Advancing from freshman to sophomore year is “perhaps as hard as the transition from home to college,” Gooding says. At West Virginia, sophomores usually move off campus, which introduces a host of new responsibilities — and reduces their contact time with university staff.
If the second year of college is known for anything, it’s the sophomore slump. A growing number of colleges have established programs meant to make sophomore year distinctive in a good way, perhaps by students’ working closely with a mentor or embarking on a research project. Even where such support already exists, this group of sophomores may have an unusual set of needs.
Gooding knows the first-year students he worked with last year will require extra help getting plugged in, and is talking with colleagues across the Honors College to figure out how best to provide that. He knows he wants to take this year’s sophomores on the sort of field trip they’d normally have had as freshmen. It’s an academically minded excursion — Gooding includes a professor with expertise relevant to whatever site they visit. Even so, Gooding says, for many students the most meaningful part of the trip is the conversations they have with one another on the bus ride home.
Getting Back on Track
Everyone worried about what remote instruction would mean for students’ academic performance. When officials at Georgia State University looked at students’ grades during the pandemic, the distribution was pretty similar to previous semesters. But that’s in the aggregate. The picture looked quite different when grades were broken down by class year, says Tim Renick, executive director of the university’s National Institute for Student Success. Juniors and seniors did a bit better than usual. But among freshmen, there was a significant increase in the numbers of courses in which students got a D, failed, or withdrew.

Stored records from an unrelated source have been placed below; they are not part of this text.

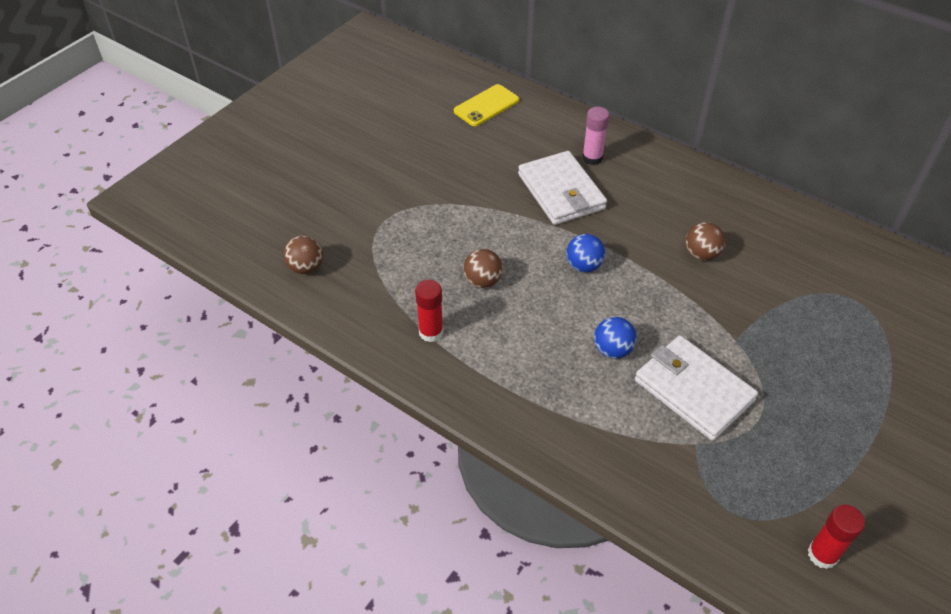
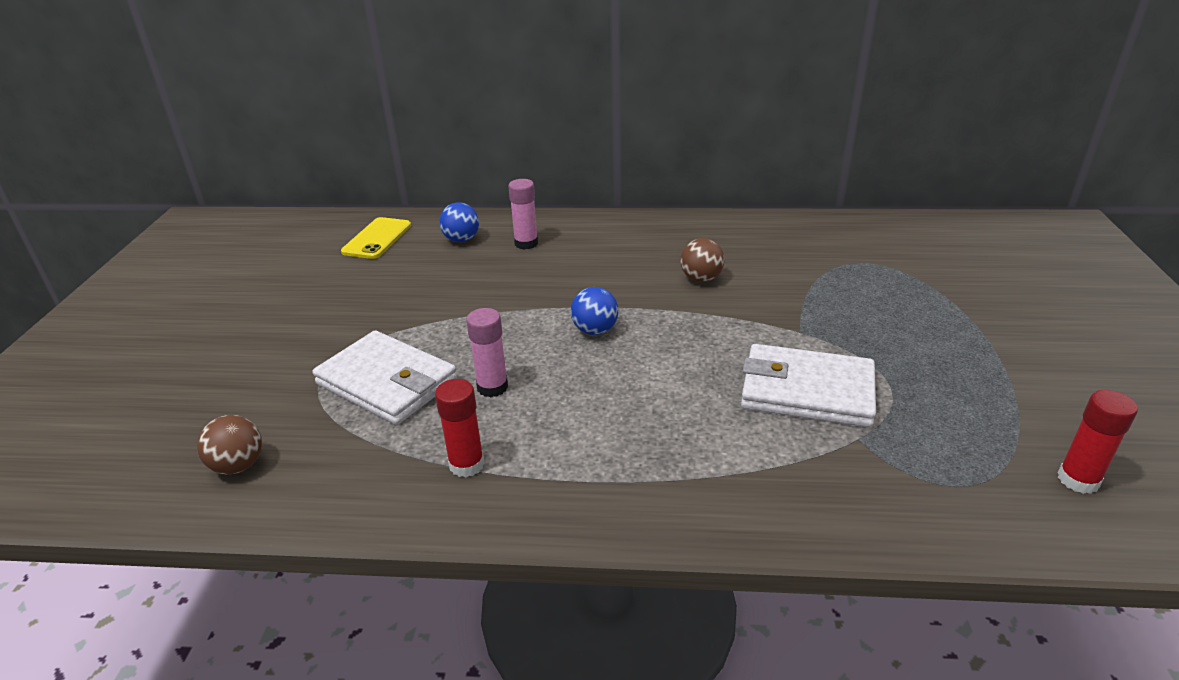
camera: 30 degrees left, 15 degrees down
brown ball [463,249,503,288] -> pink glue stick [466,308,508,397]
white wallet [518,151,607,225] -> white wallet moved to [312,331,457,425]
blue ball [594,317,637,359] -> blue ball moved to [439,202,479,242]

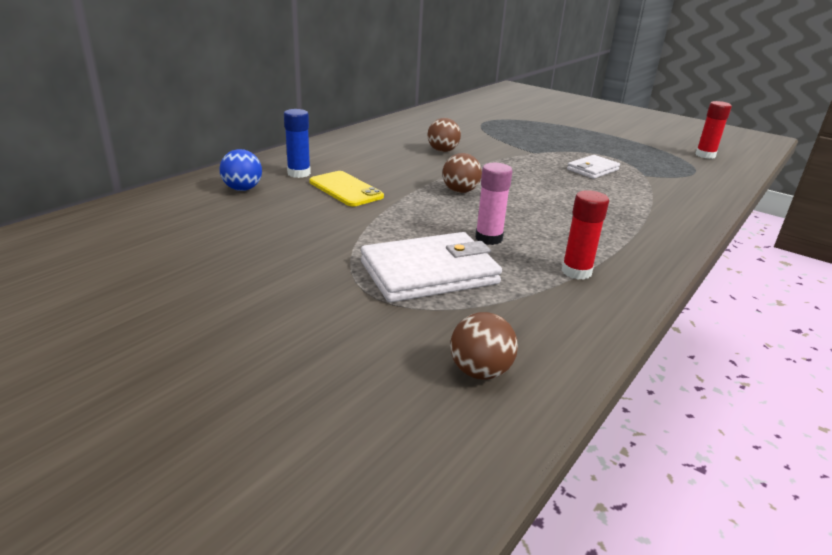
camera: 60 degrees left, 5 degrees down
yellow phone [341,217,411,259] -> yellow phone moved to [309,171,384,206]
pink glue stick [508,179,538,250] -> blue glue stick [284,109,311,178]
blue ball [571,287,619,335] -> brown ball [442,153,482,193]
white wallet [741,344,876,427] -> white wallet [567,155,620,179], size x0.57

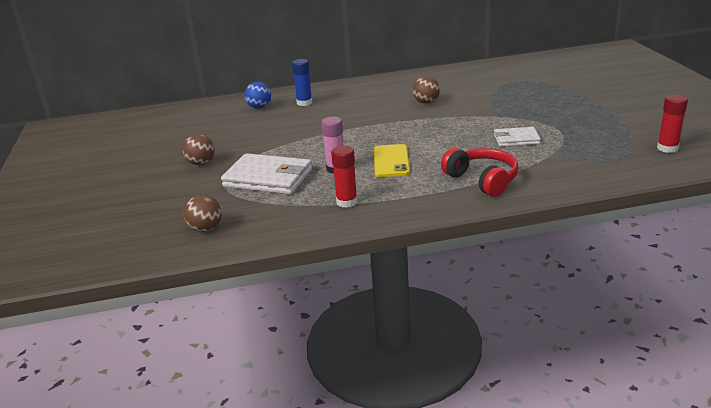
camera: 45 degrees right, 0 degrees up
yellow phone [309,171,384,206] -> yellow phone moved to [374,144,410,177]
brown ball [442,153,482,193] -> brown ball moved to [183,134,215,165]
none -> red headphones [441,148,519,197]

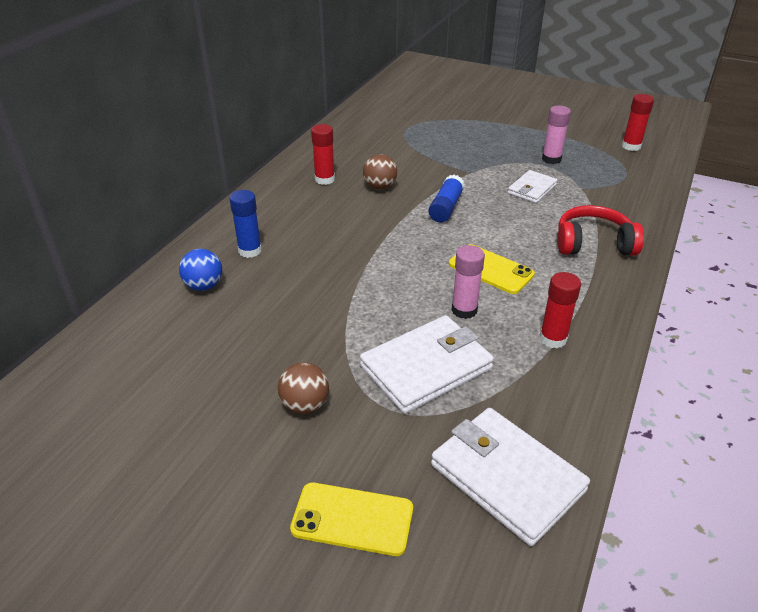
camera: 55 degrees left, 10 degrees up
brown ball [184,195,222,232] -> white wallet [431,408,590,546]
none -> yellow phone [290,482,413,556]
none -> red glue stick [311,124,335,185]
none -> blue glue stick [429,175,465,222]
none -> pink glue stick [542,106,571,164]

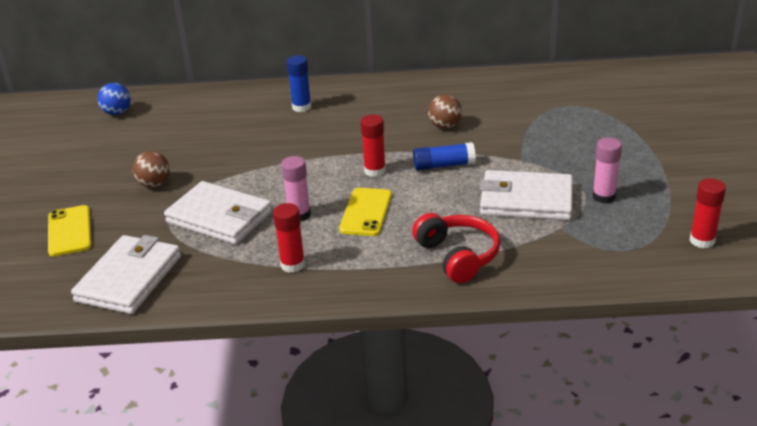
camera: 65 degrees right, 5 degrees down
blue ball [179,249,222,291] -> blue ball moved to [97,83,131,115]
red glue stick [311,124,335,185] -> red glue stick moved to [360,114,386,177]
white wallet [508,170,557,203] -> white wallet [480,170,573,220], size x1.76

It makes sense, once you think about it. Upperclassmen have figured out how to be successful college students. They’re likely to be taking courses they are interested or invested in. Rising sophomores, in contrast, had no previous college experience and were more likely to be in large, introductory courses whose importance might have been unclear to them.

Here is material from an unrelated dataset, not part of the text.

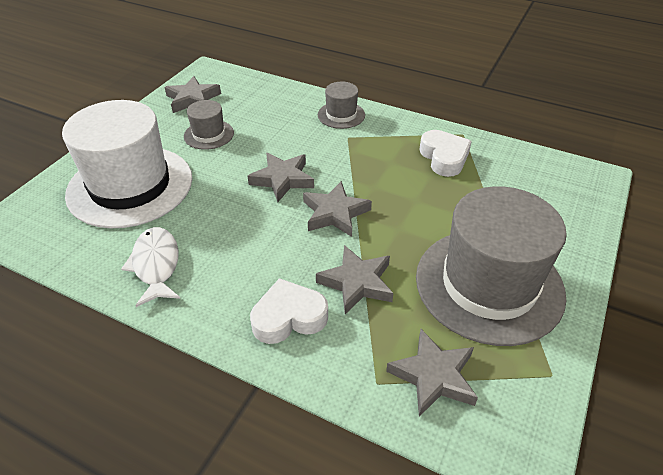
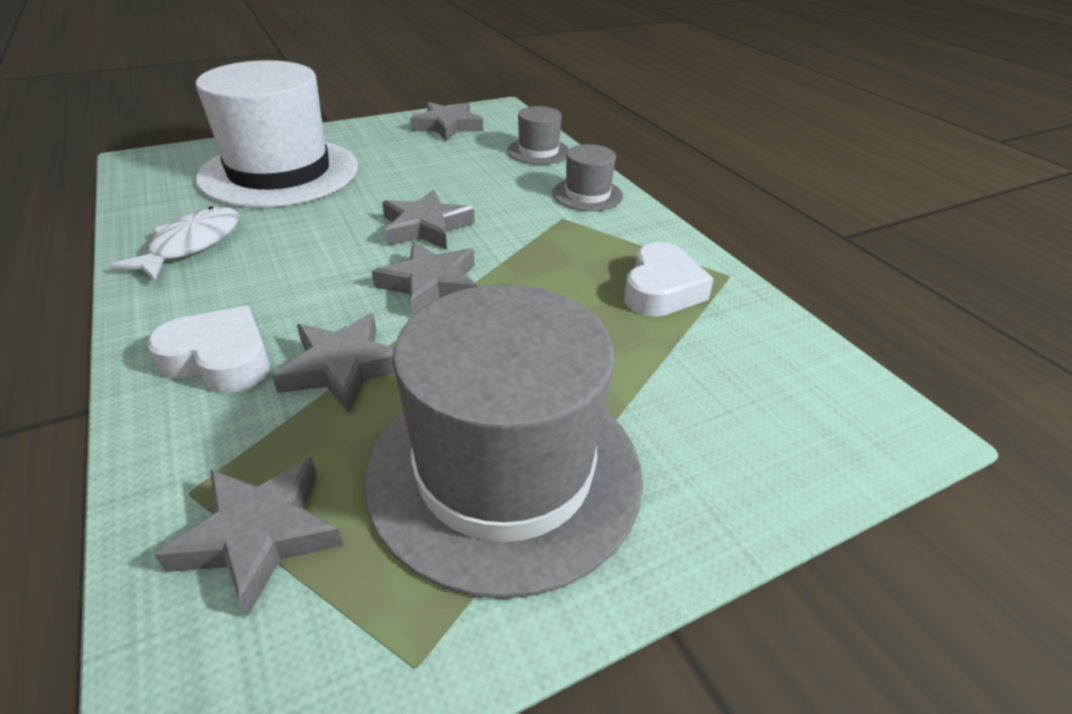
camera: 35 degrees right, 5 degrees down
grey hat [184,100,234,150] -> grey hat moved to [507,106,569,165]

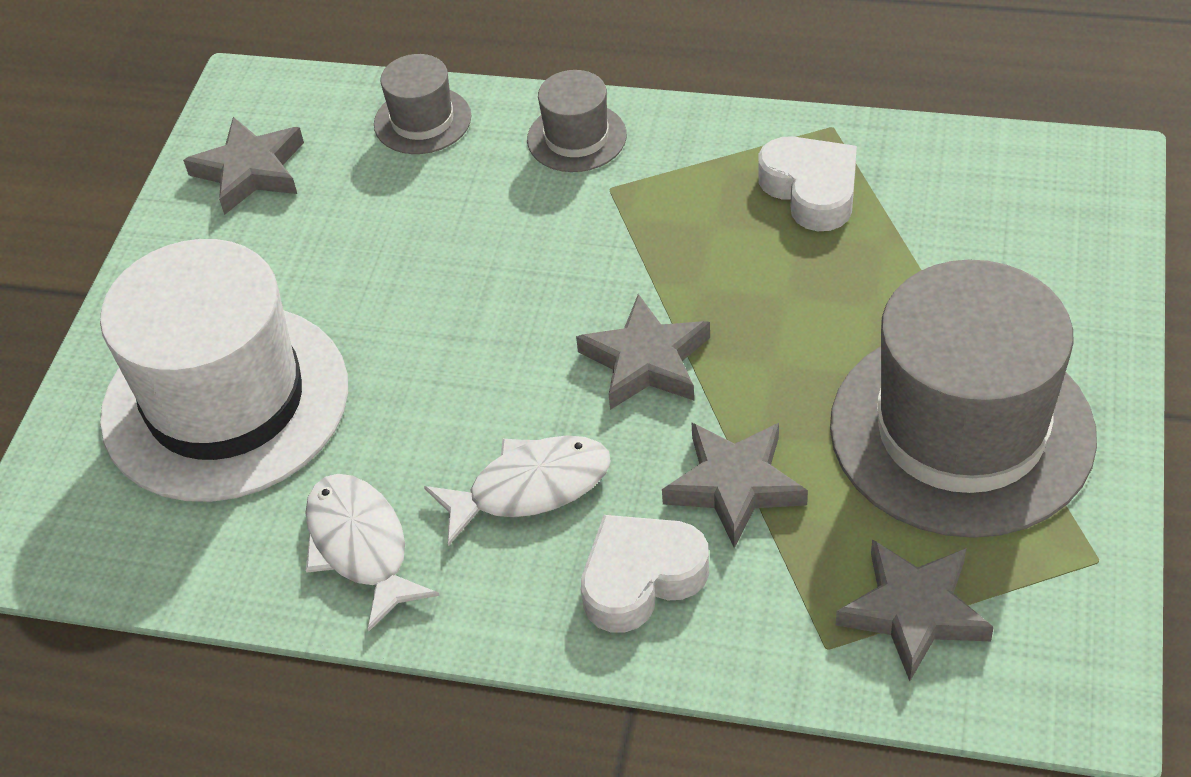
camera: 45 degrees left, 10 degrees up
grey star [382,190,475,250] -> none
none -> white fish [424,435,611,546]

In response, Georgia State is running an accelerator program this summer to help rising sophomores get back on track. The university has identified a set of core prerequisite courses and recruited instructors who excel in teaching freshmen to run them, with support from student peer mentors. Georgia State is using stimulus money to cover students’ tuition, so that the program won’t put a dent in their financial aid. Courses are being offered in person and online, and 750 rising sophomores are participating.
University leaders are thinking about students’ lives beyond the classroom, too. Last year, Renick says, students who lived on campus might have been in a suite alone, where normally they’d have had three suitemates. Many clubs have not been able to operate normally.

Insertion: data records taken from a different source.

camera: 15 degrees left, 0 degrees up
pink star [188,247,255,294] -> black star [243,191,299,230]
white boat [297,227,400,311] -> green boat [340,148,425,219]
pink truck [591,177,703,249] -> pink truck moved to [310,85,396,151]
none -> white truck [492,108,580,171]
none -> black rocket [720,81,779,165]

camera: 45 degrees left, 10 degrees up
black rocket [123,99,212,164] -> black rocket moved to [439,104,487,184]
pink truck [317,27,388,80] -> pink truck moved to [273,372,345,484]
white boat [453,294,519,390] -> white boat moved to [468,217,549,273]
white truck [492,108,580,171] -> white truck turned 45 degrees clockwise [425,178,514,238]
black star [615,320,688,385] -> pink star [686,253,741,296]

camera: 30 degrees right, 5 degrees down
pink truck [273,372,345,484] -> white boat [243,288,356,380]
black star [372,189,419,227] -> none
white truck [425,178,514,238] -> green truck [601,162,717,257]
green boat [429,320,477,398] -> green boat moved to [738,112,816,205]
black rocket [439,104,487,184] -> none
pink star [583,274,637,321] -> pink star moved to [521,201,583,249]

“So how do we recover all of that?” Renick asks. “It’s not going to be a one-time thing.” One approach Georgia State is trying: Applying its analytics to student affairs, using a platform to ask students about their interests and connect them to extracurriculars that could be a good match.
Ashton, the Arizona State student, knows he could have gotten more involved on campus, but the idea of going to a Zoom clubs fair was unappealing. He would have been more likely to join something, he figures, if he’d seen fliers around campus, or heard other students talking about their own involvement.
Academically minded and introverted, Ashton says that a year ago he’d never have imagined joining a fraternity. Now he’s planning on it. “I hadn’t considered the social need for myself to be that great until last semester,” he says. Even if he doesn’t participate in everything the fraternity does, Ashton figures, it will give him connections: to other students, and to other activities like intramural sports. Those connections, he’s learned the hard way, are the heart of the college experience.